Staunen kann man zum Beispiel immer nur aufs Neue über die Klarheit der Analyse, die Qualität der künstlerischen Verdichtung und die Bestimmtheit der politischen Aussage in seiner Novelle „Mario und der Zauberer“, 1930 veröffentlicht im Rückblick auf einen Sommerurlaub 1926 im damals ja bereits faschistisch regierten Italien. Es passt perfekt zur engagierten Haltung des Stuttgarter Studio Theaters, diese Geschichte auf ihre kleine, feine Bühne zu bringen – in einer natürlich eingedampften Textfassung der Ko-Intendantin Daniele Urban, die auch die Regie übernommen hat.
Sebastian Schäfer und Galina Freund als Thomas und Katia Mann berichten also von ihren beunruhigenden Erlebnissen im Hotel und am Strand, wo sie sich im Kleinen des Ferienalltags plötzlich den Auswirkungen nationalistischer Xenophobie im Großen der Politik ausgesetzt sehen. Und sie besuchen gemeinsam mit Felix Jeiter als Kellner Mario die Spätvorstellung des Zauberers Cipolla, dessen magische Qualitäten vor allem in perfider Suggestion bestehen: Was, so seine zentrale Frage, sei denn schon das kleine armselige persönliche Wollen angesichts der Kraft und Macht des Befehls?
Achim Hall hat als Cipolla einen starken Auftritt, kommt er doch im Gegensatz zu den hellen Tönen der sonstigen Kostüme und des Bühnenbilds (Leah Lichtwitz) ganz im italienischen Faschisten-Schwarz. Großartig gespielt ist die zentrale Szene der Hypnose, in der er Mario dazu bringt, in ihm, dem Verführer, die lang ersehnte Freundin zu sehen.

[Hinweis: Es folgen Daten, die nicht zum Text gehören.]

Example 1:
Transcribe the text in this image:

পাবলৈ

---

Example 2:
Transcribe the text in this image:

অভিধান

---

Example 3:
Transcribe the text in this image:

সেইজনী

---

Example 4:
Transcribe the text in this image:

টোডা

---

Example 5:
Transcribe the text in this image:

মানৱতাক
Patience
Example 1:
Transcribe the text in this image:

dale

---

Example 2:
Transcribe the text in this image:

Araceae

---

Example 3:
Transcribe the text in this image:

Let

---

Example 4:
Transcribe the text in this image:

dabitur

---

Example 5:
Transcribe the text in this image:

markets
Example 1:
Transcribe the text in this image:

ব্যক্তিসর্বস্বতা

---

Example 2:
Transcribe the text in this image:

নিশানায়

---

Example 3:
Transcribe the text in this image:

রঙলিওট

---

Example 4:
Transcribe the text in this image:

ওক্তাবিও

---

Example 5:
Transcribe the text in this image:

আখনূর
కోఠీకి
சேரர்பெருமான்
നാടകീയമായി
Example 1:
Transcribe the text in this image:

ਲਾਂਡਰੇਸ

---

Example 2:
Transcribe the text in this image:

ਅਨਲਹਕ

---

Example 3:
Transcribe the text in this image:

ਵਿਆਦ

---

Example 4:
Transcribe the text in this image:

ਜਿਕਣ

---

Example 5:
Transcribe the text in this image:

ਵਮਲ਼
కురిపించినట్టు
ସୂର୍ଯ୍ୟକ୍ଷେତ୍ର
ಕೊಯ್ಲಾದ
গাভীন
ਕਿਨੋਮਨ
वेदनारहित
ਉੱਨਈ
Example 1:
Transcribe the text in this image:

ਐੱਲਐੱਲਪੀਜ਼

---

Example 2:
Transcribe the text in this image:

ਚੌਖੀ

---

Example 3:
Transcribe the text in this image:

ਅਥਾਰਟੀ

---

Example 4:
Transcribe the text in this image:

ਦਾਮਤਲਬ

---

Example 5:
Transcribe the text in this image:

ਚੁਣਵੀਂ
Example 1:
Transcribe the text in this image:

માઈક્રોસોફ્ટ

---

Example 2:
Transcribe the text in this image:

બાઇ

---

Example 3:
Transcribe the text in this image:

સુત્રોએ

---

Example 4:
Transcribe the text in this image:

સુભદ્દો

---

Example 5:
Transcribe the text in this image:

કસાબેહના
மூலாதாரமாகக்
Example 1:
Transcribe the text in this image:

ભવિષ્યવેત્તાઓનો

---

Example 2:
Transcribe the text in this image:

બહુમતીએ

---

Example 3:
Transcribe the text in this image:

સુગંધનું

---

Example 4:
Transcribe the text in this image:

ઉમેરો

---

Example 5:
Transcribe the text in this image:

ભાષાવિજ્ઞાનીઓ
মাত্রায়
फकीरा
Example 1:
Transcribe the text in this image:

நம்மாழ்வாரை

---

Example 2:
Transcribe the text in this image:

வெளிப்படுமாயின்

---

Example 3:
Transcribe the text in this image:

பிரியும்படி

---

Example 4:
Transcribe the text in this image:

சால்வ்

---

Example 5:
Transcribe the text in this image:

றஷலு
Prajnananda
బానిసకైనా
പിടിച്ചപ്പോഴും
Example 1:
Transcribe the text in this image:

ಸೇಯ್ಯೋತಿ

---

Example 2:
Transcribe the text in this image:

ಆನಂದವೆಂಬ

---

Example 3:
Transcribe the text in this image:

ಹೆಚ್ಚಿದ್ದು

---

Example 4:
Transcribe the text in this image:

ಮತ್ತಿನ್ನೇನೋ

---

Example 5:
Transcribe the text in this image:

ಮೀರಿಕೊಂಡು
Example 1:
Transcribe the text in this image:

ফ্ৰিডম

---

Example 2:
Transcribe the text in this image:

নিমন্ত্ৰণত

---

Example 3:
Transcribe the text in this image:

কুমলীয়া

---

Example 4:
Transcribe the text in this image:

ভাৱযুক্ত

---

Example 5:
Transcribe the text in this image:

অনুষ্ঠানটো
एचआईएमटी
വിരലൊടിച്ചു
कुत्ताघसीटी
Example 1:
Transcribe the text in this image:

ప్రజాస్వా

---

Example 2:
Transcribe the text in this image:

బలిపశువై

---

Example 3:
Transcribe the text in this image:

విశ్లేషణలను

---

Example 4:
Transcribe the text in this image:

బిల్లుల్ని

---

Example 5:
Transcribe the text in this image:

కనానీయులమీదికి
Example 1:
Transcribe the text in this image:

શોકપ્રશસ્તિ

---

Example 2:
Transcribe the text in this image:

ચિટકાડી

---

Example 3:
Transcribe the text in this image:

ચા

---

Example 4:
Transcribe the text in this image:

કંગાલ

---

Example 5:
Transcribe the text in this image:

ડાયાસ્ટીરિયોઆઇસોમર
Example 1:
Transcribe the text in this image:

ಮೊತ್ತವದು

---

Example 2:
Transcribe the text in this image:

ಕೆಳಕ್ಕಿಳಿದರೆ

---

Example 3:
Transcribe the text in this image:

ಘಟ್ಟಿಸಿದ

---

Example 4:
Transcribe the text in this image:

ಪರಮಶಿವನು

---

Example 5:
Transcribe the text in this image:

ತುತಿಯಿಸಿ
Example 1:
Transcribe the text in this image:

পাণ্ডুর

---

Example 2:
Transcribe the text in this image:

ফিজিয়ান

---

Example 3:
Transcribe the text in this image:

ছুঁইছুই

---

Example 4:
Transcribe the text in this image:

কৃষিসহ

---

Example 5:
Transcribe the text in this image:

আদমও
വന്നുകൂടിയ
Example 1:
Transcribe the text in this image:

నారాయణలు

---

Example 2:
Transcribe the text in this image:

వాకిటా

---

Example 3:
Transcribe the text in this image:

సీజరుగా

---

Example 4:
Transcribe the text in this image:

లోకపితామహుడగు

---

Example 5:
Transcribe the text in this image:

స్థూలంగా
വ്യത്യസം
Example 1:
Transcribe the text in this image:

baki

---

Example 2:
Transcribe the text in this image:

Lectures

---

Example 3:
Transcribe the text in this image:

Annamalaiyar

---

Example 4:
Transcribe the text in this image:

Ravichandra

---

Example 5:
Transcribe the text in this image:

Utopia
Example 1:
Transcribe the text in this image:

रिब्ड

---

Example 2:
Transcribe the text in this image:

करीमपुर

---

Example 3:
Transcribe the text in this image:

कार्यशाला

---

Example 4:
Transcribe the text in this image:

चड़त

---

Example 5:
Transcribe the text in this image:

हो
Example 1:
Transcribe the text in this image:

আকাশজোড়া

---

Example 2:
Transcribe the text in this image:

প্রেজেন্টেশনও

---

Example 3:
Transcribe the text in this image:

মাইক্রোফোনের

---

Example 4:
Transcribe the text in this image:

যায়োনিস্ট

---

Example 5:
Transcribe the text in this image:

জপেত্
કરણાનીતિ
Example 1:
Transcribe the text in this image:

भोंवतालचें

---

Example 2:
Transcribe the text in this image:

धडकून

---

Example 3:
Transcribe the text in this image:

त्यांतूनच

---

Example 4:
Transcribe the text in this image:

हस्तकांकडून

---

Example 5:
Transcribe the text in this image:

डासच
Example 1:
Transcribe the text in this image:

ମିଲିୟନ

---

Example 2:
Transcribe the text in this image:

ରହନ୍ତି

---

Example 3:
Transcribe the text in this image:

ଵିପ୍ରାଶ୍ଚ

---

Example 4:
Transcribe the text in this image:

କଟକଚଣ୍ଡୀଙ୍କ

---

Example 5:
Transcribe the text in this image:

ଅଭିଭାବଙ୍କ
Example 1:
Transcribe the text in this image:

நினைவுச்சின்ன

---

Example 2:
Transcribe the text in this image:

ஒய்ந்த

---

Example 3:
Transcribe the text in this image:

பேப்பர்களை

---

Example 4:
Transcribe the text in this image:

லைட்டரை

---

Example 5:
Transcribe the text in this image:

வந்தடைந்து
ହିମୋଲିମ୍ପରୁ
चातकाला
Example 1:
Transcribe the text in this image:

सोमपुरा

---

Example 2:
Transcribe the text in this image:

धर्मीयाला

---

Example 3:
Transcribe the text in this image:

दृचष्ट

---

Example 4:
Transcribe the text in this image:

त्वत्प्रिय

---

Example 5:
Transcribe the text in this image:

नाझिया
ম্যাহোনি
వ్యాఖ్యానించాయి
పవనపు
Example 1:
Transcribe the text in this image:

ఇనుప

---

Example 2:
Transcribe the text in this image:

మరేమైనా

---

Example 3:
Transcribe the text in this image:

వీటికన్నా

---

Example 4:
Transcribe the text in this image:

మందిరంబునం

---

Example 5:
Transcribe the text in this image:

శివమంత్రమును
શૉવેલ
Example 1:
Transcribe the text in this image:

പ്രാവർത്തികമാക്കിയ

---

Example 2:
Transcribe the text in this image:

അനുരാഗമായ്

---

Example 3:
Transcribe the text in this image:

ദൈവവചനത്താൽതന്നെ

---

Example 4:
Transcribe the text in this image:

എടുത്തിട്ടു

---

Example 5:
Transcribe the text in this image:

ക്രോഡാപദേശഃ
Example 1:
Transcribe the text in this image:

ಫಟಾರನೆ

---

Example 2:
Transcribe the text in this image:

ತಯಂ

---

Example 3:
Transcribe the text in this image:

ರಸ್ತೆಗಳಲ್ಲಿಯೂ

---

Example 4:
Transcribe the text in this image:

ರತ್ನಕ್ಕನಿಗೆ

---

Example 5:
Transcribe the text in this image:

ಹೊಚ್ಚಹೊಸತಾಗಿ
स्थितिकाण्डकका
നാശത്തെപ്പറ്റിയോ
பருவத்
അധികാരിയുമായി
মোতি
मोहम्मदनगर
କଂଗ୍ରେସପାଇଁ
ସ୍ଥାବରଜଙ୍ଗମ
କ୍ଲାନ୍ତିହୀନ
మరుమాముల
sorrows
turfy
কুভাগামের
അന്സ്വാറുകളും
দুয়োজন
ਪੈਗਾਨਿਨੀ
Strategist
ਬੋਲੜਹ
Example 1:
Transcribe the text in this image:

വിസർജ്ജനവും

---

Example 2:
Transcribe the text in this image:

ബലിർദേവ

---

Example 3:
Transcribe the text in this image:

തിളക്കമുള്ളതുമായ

Insgesamt ist der gut einstündige Abend aber eher eckig als rund geraten. Die Übergänge zwischen den Szenen schleifen, vor allem fremdeln die Spieler immer mal wieder mit der gerade in dieser Novelle so bewusst distinguiert gehaltenen Sprache Manns; vieles wirkt da eher aufgesagt als authentisch berichtet. Die Botschaft sitzt aber in jedem Fall, der Gewinn für den Zuschauer ist klar, der Beifall darum herzlich.
(von Gabliele Metsker)
Thomas Manns „Mario und der Zauberer“ auf der Bühne
Foto Stephan Haase
Schon bevor Sebastian Schäfer in der Rolle als Familienvater Thomas Mann auf die Bühne kommt, spürt man, dass Unheil in der Luft liegt. Dabei sehen die nach hinten gestaffelten, naturfarbenen Vorhänge eigentlich ganz behaglich aus. Auch das Licht ist angenehm. Aber schon die ersten Sätze ziehen einen mitten hinein ins Geschehen: ins italienische Küstenstädtchen Torre de Venere, wo Thomas Mann mit Frau Katia und den Kindern den Sommerurlaub verbringt. Der Traum von „Bella Italia“ gerät jedoch nach und nach zum Alptraum. "Mario und der Zauberer“ heißt die Novelle von Thomas Mann, die Daniela Urban für die Bühne bearbeitet und im Studio Theater inszeniert hat. Der Geschichte liegen reale Erlebnisse zugrunde: Sie spielt in den 1920er Jahren, als in Italien der Faschismus heraufzieht. Italien, das ist hier nicht das unbeschwerte Land, in dem die Zitronen blühen. Es ist eine Nation, die Nicht-Italienern schnell feindselig gegenübersteht, was sich in Torre de Venere in verschiedenen Schikanen äußert, welche die Familie Mann erdulden muss. Der Aufenthalt gipfelt in einer ebenso faszinierenden wie schaurigen Zaubershow mit dramatischem Ausgang. Nur drei Darsteller (Sebastian Schäfer als Thomas Mann, Joachim Hall als Cavaliere Cipolla und Felix Jeiter als Mario und in weiteren Rollen) und eine Darstellerin (Galina Freund als Katia Mann und in weiteren Rollen) sorgen für das italienische Ambiente und die Vergegenwärtigung der verschiedenen Örtlichkeiten und Personen (Ausstattung Leah Lichtwitz). Das gelingt auf poetische Weise, indem die Vorhänge so verändert und drapiert werden, dass sie zur Hotellobby, zum Straßencafé, Strandplatz oder zur Theaterbühne werden. Eine wichtige Rolle spielen dabei behutsam eingespielte oder selbst produzierte Geräusche sowie die Kunst des Schattenspiels. Da genügen dann nur ein oder zwei ausgewählte Accessoires, um die unterschiedlichen Personen oder Orte zu charakterisieren. Dass an vielen Stellen – vor allem von Felix Jeiter – im Original- Tonfall Italienisch gesprochen wird, trägt ebenfalls zur dichten Atmosphäre bei.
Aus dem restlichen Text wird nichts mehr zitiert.